Directors: Michael Barth, Kauai Moliterno

Producer: Nathan Truesdell

After losing his sight, a skateboarder takes an unexpected path to realising his dreams

Nick Mullins fell in love with skateboarding as a teenager and, rather quickly, became quite skilled. As one of the best young skateboarders in the Detroit area, he was putting together a video to catch the attention of sponsors, when, after taking a rough but mostly innocuous fall, he scraped the side of his body and contracted a staph infection. He would barely escape with his life, and after waking up from a medically induced coma, realised he had gone blind. Believing he had no prospects – in skating or in life – he fell into a deep depression. The short documentary You and the Thing That You Love retells how Mullins would eventually realise his dreams, albeit by taking a very much unanticipated path. Capturing Mullins’s story with kinetic style, the US filmmaker Nicholas Maher avoids cliché to create a standout portrait of perseverance and love of craft – and one that can be savoured even if you don’t know your ‘blunts’ from your ‘fakies’.

Director: Nicholas Maher

A former Guantánamo Bay prisoner and his guard reunite as equals 13 years later

Born in Mauritania in northwest Africa, Mohamedou Ould Salahi was living in Germany on a college scholarship when he travelled to Afghanistan to support Al-Qaeda’s US-backed fight to topple the country’s Soviet-supported government in 1990. Although he says he extinguished all ties with the militant Islamist group in 1992, and was never formally charged with a crime, accusations of Al-Qaeda links trailed him until, in the wake of the terrorist attacks on the US of 11 September 2001, he was detained from Mauritania by the US government. Salahi was ultimately transported to the Guantánamo Bay detention camp in Cuba, where he was repeatedly tortured, before being released back to Mauritania in 2016. While jailed, he became an unlikely international bestselling author after the publication of his memoir, Guantánamo Diary (2015). Salahi’s book was subsequently adapted into the feature film The Mauritanian (2021).

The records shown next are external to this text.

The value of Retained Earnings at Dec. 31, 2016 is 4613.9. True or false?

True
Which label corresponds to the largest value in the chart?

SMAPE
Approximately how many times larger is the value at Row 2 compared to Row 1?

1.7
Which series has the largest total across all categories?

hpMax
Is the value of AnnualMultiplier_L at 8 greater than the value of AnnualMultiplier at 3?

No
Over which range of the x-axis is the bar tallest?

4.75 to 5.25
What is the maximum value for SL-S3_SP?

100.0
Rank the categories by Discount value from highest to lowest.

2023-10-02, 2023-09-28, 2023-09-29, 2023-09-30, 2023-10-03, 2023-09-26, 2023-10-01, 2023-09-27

The short documentary My Brother’s Keeper from the UK filmmaker Laurence Topham captures Salahi’s post-release life in Nouakchott, Mauritania, a country he’s now not allowed to leave, and where he’s attempting to adjust to something resembling normality. In particular, the film focuses on Salahi’s reunion with Steve Wood – a Guantánamo guard who showed him kindness, friendship and the many pleasures of the Coen brothers’ film The Big Lebowski (1998) while Salahi was imprisoned. The visit marks their first meeting in 13 years, as well as their first since Wood, inspired in part by Salahi, converted to Islam. Boosted by Salahi’s infectious charm, the film provides a moving testament to the power and durability of human connection, even in the unlikeliest of places.